■ AIM OF THE TASK:
Print every line of the listing below word for word, leaving out the pictures.

■ Stored items:

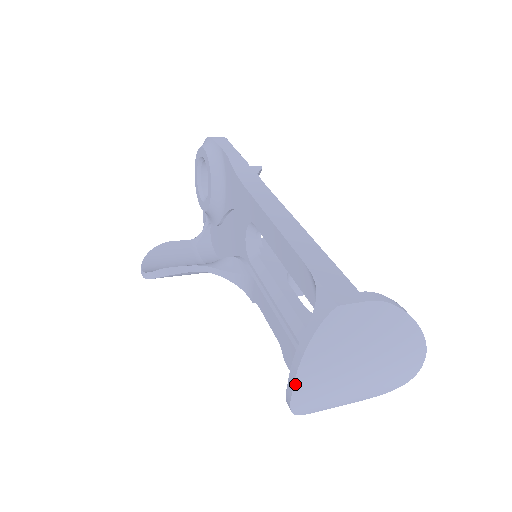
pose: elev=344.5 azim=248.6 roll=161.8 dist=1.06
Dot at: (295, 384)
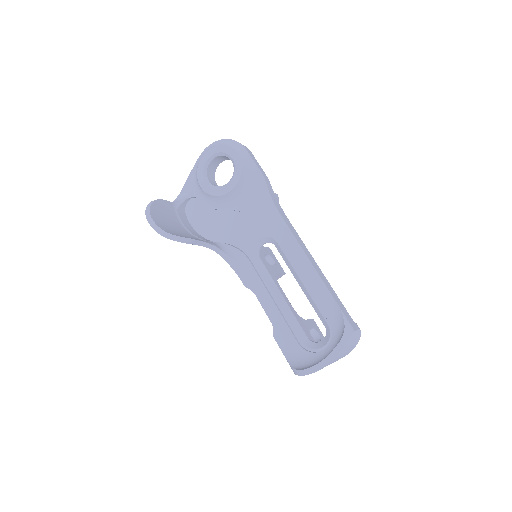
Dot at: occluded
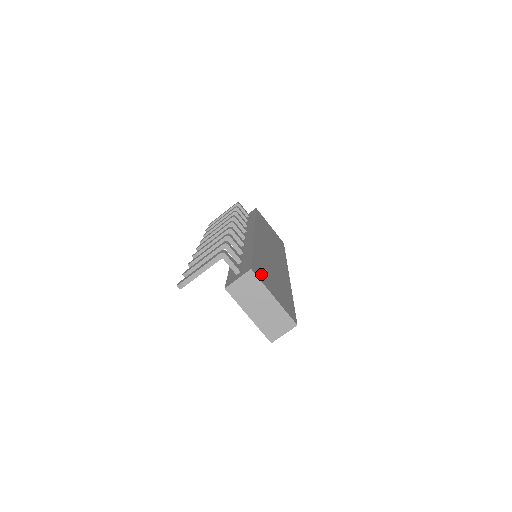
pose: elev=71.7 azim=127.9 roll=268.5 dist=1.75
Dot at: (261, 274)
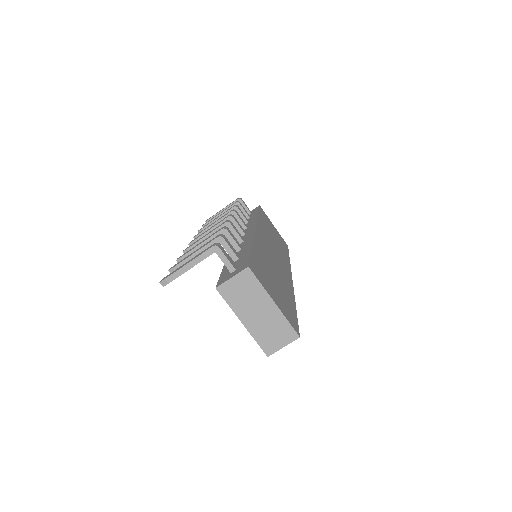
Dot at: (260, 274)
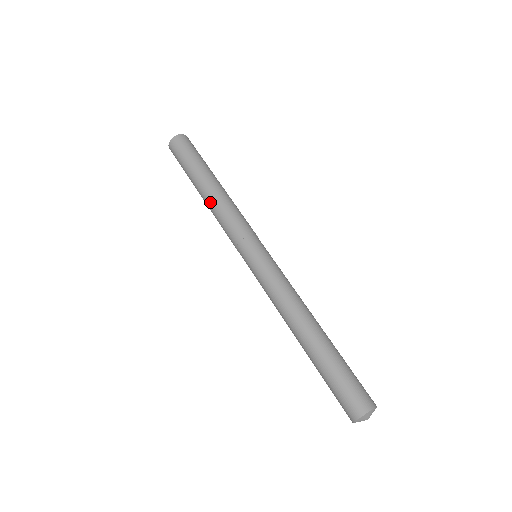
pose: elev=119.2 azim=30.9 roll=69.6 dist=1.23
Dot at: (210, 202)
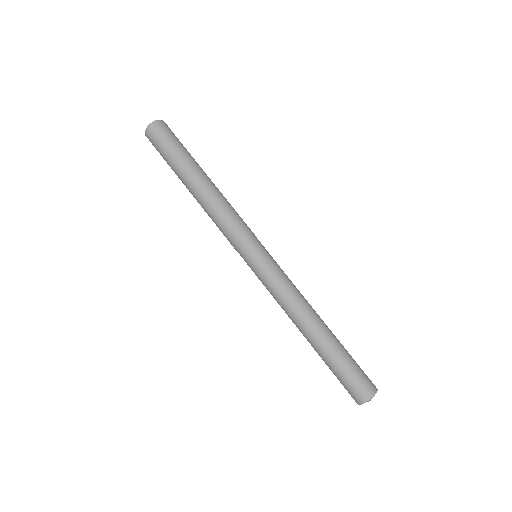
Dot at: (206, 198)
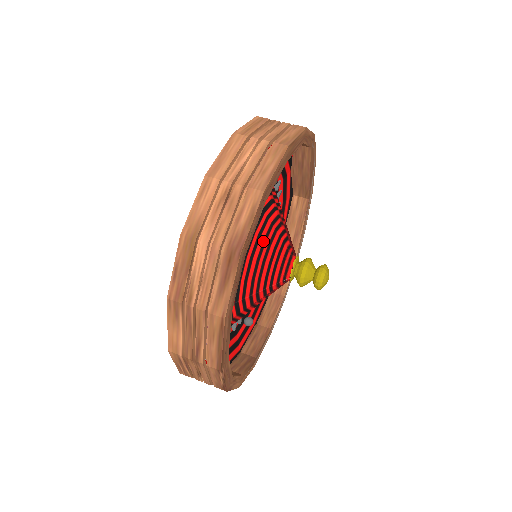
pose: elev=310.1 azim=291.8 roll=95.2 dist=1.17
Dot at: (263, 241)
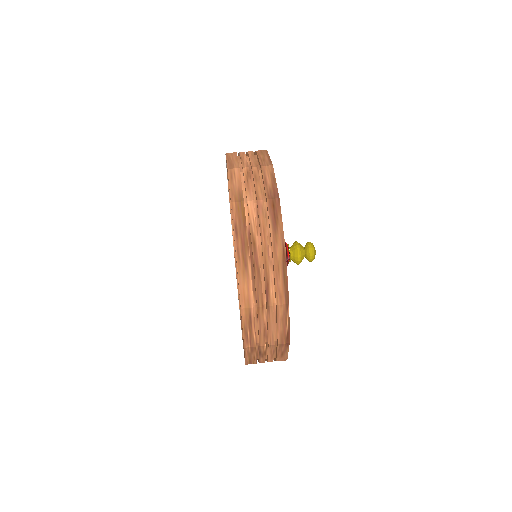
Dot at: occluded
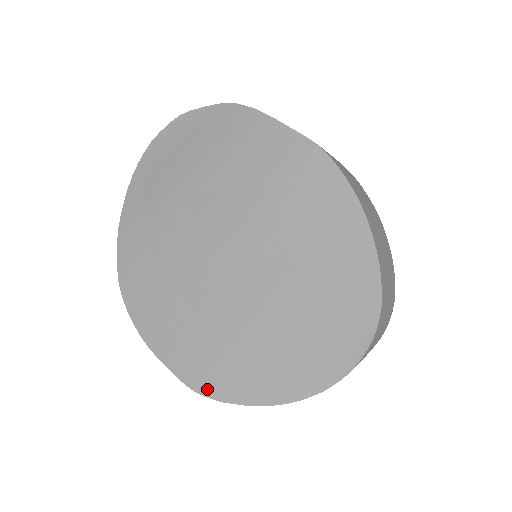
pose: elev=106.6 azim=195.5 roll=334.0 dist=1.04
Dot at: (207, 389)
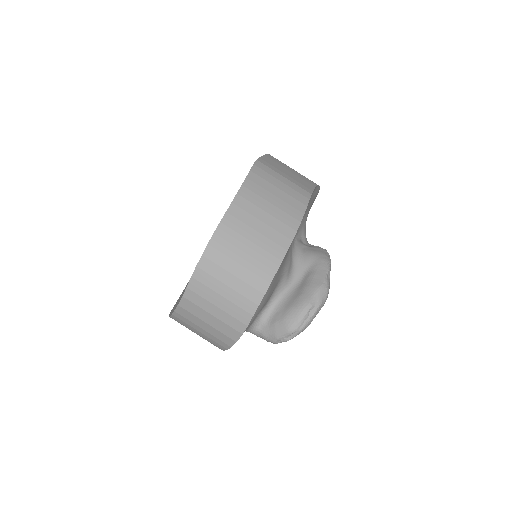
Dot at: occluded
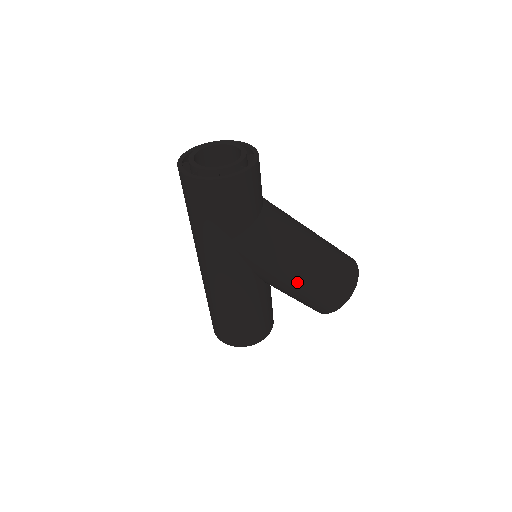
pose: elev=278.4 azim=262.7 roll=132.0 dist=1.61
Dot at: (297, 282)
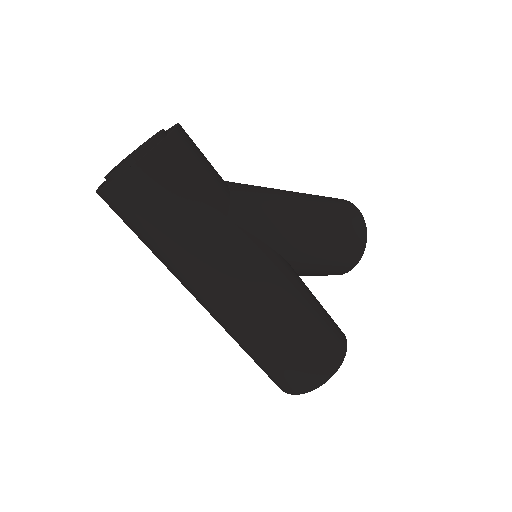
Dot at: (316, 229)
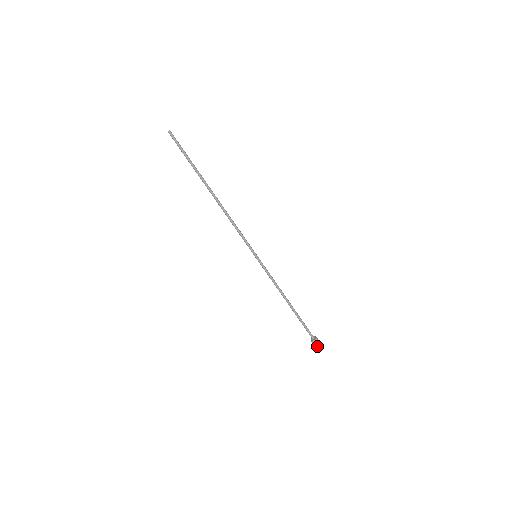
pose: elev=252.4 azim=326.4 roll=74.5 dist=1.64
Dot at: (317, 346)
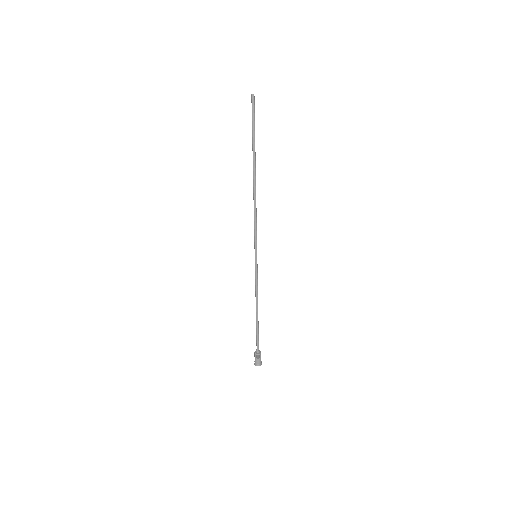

■ SOLUTION TO THE EXERCISE:
pose: elev=344.5 azim=248.6 roll=161.8 dist=1.06
Dot at: (295, 384)
Dot at: occluded
pose: elev=71.7 azim=127.9 roll=268.5 dist=1.75
Dot at: (261, 274)
Dot at: (260, 274)
pose: elev=119.2 azim=30.9 roll=69.6 dist=1.23
Dot at: (210, 202)
Dot at: (206, 198)
pose: elev=310.1 azim=291.8 roll=95.2 dist=1.17
Dot at: (263, 241)
Dot at: occluded
pose: elev=106.6 azim=195.5 roll=334.0 dist=1.04
Dot at: (207, 389)
Dot at: occluded
pose: elev=278.4 azim=262.7 roll=132.0 dist=1.61
Dot at: (297, 282)
Dot at: (316, 229)
pose: elev=252.4 azim=326.4 roll=74.5 dist=1.64
Dot at: (317, 346)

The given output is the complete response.